I spent my PhD at MIT researching high-performance distributed databases that support transactions. I am interested in this subject because transactions make it easy to write correct programs due to two nice properties. First, either an entire set of related changes are applied or none of them are, which simplifies error handling. Second, they allow you to pretend that concurrent updates never happen, and the database sorts it out for you. My personal theory is that most web applications are riddled with concurrency bugs that transactions would prevent, but because concurrent conflicting updates are so rare in the real world, no one notices (I would love to see some concrete evidence to support or disprove this theory, if anyone wants a research project).

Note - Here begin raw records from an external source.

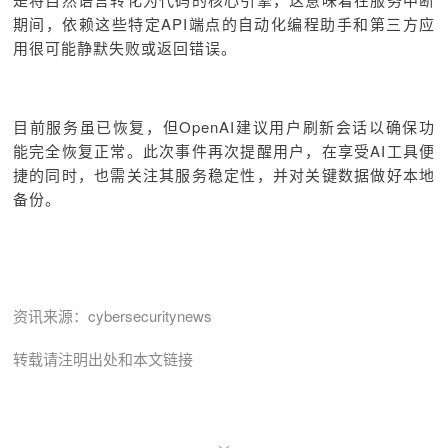
期间，依赖这些特定API端点的自动化编程助手和第三方应
用很可能静默失败或返回错误。
目前服务虽已恢复，但OpenAI建议用户刷新会话以确保功
能完全恢复正常。此次事件再次提醒用户，在享受AI工具便
捷的同时，也需关注其服务稳定性，并对关键数据做好本地
备份。
资讯来源：
cybersecuritynews
转载请注明出处和本文链接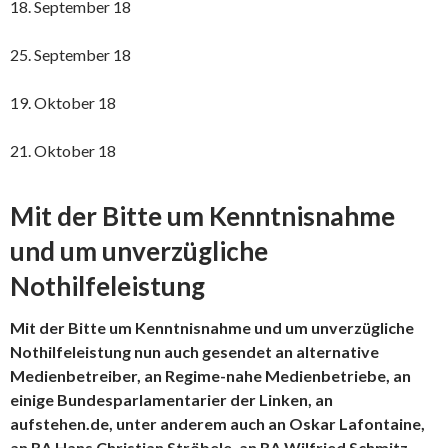
18. September 18
25. September 18
19. Oktober 18
21. Oktober 18
Mit der Bitte um Kenntnisnahme
und um unverzügliche
Nothilfeleistung
Mit der Bitte um Kenntnisnahme und um unverzügliche
Nothilfeleistung nun auch gesendet an alternative
Medienbetreiber, an Regime-nahe Medienbetriebe, an
einige Bundesparlamentarier der Linken, an
aufstehen.de, unter anderem auch an Oskar Lafontaine,
an RA Hans Christian Ströbele, an RA Wilfried Schmitz.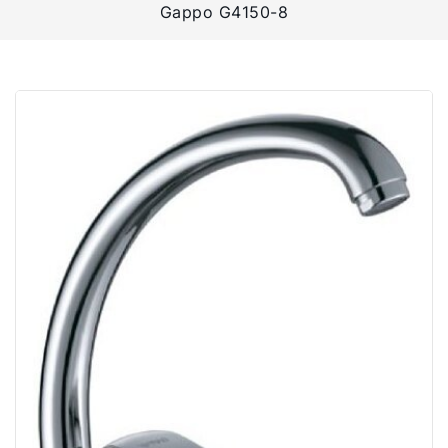
Gappo G4150-8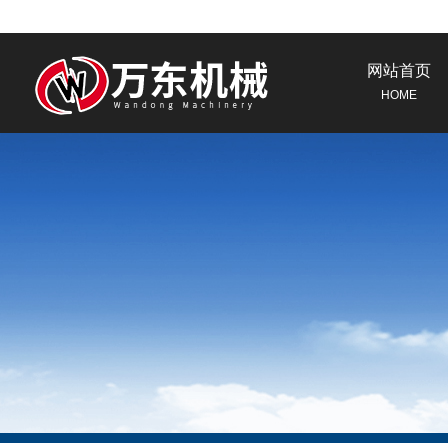
网站首页
HOME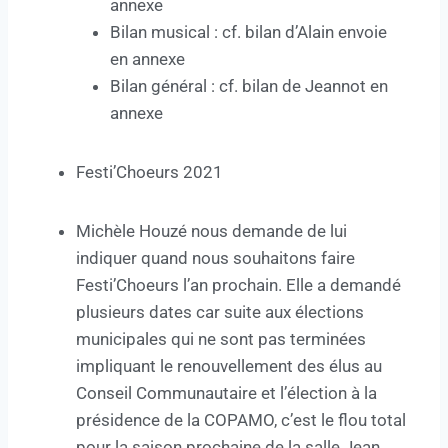
annexe
Bilan musical : cf. bilan d’Alain envoie
en annexe
Bilan général : cf. bilan de Jeannot en
annexe
Festi’Choeurs 2021
Michèle Houzé nous demande de lui
indiquer quand nous souhaitons faire
Festi’Choeurs l’an prochain. Elle a demandé
plusieurs dates car suite aux élections
municipales qui ne sont pas terminées
impliquant le renouvellement des élus au
Conseil Communautaire et l’élection à la
présidence de la COPAMO, c’est le flou total
pour la saison prochaine de la salle Jean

However, since transitioning from building databases to using databases, I've learned that transactions can actually cause problems, even if you ignore potential performance and scalability problems. I gave a lightning talk at Ricon East 2013 with my rough thoughts on this subject (PDF slides) (video, but there were technical difficulties with the slides). I would love to hear opinions about using transactions in real applications (both problems and advantages), so I can flesh this out into a full length, intelligent article. In brief, the problems caused by transactions that we have run into are:

Weak consistency defaults (See Peter Bailis's article for details)
Indirectly calling functions that abort/commit a transaction in the middle, losing atomicity
Database APIs implicitly start a new transaction, hiding rollbacks or commits that are in the wrong place
Communicating with external systems needs to happen after the transaction commits, complicating program structure
Concurrency errors can happen at any point, so most programs need a top-level error handler
May want to retry on concurrency errors, but then you need to worry about retry limits and/or backoff
Transactions that are accidentally left open (e.g. due to bugs) cause concurrency problems for other tasks

My rough conclusion: Transactions are useful and do simplify programs. However, they don't completely eliminate the need to think, and you need to be careful about how you use them. Perhaps most importantly, I'm starting to think that most database APIs could be improved to avoid these pitfalls, and make transactions easier to use, or at least harder to use incorrectly. Any feedback is welcomed.